*PROBLEM DETAILS*. Which lines in the records below hold the word "that"? Copy each of them.

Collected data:

※ ※ ※

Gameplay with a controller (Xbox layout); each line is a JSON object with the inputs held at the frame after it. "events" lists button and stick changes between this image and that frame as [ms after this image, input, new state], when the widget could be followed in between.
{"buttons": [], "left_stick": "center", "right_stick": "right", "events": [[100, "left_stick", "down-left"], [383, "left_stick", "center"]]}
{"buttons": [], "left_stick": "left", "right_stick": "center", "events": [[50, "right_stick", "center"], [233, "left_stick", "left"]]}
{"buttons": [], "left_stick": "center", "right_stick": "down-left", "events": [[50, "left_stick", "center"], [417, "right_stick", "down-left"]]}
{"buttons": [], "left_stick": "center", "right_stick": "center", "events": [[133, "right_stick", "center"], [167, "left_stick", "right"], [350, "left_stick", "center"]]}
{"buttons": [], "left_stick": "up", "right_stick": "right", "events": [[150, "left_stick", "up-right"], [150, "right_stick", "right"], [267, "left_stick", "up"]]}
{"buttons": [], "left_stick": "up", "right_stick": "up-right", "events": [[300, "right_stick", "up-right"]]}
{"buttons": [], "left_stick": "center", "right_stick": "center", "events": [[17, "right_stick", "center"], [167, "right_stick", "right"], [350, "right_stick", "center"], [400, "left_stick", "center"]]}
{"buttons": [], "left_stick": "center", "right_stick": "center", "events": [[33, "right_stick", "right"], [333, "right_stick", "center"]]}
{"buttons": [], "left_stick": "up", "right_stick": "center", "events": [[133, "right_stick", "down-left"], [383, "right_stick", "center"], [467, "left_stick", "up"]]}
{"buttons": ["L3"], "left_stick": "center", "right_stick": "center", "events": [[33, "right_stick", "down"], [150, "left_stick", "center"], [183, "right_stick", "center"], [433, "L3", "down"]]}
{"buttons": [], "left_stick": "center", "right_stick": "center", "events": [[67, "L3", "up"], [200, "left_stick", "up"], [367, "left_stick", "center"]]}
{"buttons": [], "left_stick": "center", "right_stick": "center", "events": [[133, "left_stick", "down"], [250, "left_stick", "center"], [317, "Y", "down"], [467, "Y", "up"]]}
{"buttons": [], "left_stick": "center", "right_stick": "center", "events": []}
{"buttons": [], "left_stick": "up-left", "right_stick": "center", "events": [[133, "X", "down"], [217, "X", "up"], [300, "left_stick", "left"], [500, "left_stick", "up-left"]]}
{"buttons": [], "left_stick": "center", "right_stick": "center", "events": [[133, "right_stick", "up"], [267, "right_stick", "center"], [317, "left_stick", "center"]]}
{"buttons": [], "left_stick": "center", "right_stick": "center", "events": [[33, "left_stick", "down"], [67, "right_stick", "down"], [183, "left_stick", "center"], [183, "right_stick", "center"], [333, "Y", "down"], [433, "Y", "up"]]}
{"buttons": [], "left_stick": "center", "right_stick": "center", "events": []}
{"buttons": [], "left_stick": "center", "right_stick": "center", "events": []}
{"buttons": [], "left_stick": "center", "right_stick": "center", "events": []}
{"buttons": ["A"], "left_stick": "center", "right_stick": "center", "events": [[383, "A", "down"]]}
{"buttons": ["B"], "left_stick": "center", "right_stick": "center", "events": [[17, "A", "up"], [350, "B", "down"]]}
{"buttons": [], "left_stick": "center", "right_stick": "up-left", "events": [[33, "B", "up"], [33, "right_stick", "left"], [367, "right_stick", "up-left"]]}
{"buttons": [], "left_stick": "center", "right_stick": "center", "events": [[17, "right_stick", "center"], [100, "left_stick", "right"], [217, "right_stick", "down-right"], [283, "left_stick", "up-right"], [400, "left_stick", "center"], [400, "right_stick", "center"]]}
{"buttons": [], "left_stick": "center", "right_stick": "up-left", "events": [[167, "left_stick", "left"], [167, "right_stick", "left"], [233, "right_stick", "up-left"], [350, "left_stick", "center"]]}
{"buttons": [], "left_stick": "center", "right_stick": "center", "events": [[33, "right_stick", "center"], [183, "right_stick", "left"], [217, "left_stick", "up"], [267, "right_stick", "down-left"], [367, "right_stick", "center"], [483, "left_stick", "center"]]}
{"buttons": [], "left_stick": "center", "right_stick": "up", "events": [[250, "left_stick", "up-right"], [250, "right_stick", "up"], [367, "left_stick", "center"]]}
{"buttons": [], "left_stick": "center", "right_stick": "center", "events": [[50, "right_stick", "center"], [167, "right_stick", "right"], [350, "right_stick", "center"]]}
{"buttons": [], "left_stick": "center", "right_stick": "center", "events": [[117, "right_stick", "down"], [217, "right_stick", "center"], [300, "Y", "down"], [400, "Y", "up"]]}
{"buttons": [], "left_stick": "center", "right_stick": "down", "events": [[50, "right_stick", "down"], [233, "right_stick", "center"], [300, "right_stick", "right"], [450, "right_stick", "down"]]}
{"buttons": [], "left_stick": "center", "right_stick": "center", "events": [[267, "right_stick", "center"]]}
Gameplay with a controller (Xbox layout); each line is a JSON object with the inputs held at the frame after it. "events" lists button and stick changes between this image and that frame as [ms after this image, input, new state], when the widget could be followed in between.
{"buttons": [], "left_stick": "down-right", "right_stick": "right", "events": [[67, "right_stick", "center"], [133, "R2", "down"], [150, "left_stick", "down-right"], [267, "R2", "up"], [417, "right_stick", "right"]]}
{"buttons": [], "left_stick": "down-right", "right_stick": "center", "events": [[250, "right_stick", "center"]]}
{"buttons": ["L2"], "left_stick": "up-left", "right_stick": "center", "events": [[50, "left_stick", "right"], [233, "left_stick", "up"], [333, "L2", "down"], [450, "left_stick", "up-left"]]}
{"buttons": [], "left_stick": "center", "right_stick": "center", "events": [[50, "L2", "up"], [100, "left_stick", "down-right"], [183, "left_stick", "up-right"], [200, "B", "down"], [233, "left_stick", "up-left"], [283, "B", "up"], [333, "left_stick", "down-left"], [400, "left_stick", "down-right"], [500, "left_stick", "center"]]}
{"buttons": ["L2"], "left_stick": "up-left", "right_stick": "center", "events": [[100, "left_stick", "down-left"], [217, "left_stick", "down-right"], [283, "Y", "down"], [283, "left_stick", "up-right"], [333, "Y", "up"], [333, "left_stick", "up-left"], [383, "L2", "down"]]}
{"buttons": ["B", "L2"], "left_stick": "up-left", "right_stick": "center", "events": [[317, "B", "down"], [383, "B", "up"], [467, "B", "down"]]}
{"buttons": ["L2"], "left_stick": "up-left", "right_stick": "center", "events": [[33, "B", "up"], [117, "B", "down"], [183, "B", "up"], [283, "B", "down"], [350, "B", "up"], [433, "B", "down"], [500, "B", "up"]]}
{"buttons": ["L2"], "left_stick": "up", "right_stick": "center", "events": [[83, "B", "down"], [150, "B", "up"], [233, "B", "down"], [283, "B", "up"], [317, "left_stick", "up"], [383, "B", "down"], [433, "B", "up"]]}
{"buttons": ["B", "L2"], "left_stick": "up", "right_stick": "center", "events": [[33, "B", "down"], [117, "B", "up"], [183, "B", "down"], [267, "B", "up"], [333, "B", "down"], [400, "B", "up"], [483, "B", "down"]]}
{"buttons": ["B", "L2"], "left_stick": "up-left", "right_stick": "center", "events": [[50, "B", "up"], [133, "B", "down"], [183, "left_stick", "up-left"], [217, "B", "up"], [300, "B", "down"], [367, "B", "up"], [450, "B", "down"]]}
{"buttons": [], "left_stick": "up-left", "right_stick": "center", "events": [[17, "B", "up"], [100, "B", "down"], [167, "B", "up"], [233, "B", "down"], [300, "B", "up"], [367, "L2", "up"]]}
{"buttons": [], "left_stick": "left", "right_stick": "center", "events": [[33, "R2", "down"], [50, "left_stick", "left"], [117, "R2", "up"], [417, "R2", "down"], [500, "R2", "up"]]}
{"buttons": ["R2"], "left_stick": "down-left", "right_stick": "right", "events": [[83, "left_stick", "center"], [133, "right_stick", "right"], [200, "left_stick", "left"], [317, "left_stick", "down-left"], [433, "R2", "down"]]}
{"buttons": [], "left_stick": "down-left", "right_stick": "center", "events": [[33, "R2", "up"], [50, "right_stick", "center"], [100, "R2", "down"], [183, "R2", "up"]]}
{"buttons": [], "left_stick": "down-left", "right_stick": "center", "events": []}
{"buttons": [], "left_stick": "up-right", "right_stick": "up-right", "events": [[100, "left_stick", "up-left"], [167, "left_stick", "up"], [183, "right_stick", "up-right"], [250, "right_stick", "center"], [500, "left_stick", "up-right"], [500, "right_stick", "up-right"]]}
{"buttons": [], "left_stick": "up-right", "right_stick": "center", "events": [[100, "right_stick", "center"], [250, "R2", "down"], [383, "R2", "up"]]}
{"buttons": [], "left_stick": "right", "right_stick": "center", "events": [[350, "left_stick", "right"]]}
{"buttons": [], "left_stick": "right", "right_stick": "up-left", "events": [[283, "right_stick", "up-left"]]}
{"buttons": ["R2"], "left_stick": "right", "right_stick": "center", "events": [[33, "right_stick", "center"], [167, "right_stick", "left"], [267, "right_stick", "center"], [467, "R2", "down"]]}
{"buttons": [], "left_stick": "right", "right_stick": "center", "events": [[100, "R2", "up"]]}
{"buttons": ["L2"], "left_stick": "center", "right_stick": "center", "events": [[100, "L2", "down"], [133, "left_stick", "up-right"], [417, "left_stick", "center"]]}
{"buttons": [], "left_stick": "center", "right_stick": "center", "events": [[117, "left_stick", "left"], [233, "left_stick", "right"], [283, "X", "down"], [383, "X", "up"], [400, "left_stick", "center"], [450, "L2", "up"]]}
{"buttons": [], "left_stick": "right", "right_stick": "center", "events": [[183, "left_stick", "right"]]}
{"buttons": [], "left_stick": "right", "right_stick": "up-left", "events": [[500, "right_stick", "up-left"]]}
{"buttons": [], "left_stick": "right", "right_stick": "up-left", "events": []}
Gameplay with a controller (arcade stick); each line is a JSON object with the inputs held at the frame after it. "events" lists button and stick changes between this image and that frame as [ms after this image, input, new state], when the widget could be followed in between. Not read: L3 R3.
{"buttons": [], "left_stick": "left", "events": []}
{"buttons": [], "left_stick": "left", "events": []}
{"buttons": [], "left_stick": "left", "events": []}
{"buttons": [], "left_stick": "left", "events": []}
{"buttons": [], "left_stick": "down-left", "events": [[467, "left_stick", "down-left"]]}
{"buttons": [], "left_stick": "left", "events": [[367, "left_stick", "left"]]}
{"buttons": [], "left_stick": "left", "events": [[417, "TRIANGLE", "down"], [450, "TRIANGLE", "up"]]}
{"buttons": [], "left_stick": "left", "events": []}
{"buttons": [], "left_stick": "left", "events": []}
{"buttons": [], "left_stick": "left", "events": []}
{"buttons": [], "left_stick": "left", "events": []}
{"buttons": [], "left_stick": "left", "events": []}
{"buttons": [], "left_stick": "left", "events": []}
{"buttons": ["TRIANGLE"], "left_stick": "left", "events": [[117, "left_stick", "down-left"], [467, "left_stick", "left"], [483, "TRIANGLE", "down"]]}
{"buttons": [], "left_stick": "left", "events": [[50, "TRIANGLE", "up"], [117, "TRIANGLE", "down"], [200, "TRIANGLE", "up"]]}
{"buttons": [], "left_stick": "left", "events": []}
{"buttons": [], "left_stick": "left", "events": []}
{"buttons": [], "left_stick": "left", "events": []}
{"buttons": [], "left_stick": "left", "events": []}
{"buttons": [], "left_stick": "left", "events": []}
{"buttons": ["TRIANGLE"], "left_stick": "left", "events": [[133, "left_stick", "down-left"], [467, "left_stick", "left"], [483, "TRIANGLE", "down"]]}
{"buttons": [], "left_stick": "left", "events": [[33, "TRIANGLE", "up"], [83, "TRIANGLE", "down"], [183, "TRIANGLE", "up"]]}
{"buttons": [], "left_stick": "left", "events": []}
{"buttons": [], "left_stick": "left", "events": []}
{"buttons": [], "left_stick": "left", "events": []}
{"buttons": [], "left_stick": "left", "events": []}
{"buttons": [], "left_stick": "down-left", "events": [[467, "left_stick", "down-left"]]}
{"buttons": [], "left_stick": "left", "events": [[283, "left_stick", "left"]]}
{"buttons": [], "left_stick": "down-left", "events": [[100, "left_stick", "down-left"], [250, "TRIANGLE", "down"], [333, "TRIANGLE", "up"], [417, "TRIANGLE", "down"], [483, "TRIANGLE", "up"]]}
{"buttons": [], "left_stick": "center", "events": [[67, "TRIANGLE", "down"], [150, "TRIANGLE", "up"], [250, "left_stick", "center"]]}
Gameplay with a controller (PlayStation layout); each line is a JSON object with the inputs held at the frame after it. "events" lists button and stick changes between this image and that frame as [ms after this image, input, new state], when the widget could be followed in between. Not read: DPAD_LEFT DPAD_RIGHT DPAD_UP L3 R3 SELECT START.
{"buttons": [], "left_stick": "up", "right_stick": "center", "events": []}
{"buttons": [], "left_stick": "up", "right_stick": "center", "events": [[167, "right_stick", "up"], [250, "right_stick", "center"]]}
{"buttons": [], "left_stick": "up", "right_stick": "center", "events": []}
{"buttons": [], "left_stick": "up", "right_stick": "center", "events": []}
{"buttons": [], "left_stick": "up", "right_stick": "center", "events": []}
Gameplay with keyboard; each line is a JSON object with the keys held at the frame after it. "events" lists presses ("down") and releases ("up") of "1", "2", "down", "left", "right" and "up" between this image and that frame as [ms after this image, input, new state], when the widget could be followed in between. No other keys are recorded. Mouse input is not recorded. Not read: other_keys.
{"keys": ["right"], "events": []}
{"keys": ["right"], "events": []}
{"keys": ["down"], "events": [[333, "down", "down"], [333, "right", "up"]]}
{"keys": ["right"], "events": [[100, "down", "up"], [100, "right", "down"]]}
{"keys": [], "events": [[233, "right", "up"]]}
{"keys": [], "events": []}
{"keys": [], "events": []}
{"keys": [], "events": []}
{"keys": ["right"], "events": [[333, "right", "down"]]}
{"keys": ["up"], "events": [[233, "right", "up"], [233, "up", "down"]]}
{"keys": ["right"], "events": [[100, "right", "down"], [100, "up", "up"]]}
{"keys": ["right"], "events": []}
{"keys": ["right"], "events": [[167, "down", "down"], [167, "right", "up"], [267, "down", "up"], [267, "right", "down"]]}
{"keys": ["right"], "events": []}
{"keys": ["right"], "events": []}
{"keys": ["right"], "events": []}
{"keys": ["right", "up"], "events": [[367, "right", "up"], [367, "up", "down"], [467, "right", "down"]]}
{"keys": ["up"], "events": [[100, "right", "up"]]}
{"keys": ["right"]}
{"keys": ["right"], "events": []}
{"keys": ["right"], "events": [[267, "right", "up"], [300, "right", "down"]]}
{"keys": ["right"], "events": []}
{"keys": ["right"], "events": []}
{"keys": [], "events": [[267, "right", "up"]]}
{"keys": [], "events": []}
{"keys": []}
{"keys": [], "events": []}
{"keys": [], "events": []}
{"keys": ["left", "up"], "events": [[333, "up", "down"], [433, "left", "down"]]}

※ ※ ※

*WRITTEN ANSWER*.
Gameplay with a controller (Xbox layout); each line is a JSON object with the inputs held at the frame after it. "events" lists button and stick changes between this image and that frame as [ms after this image, input, new state], when the widget could be followed in between.
Gameplay with a controller (Xbox layout); each line is a JSON object with the inputs held at the frame after it. "events" lists button and stick changes between this image and that frame as [ms after this image, input, new state], when the widget could be followed in between.
Gameplay with a controller (arcade stick); each line is a JSON object with the inputs held at the frame after it. "events" lists button and stick changes between this image and that frame as [ms after this image, input, new state], when the widget could be followed in between. Not read: L3 R3.
Gameplay with a controller (PlayStation layout); each line is a JSON object with the inputs held at the frame after it. "events" lists button and stick changes between this image and that frame as [ms after this image, input, new state], when the widget could be followed in between. Not read: DPAD_LEFT DPAD_RIGHT DPAD_UP L3 R3 SELECT START.
Gameplay with keyboard; each line is a JSON object with the keys held at the frame after it. "events" lists presses ("down") and releases ("up") of "1", "2", "down", "left", "right" and "up" between this image and that frame as [ms after this image, input, new state], when the widget could be followed in between. No other keys are recorded. Mouse input is not recorded. Not read: other_keys.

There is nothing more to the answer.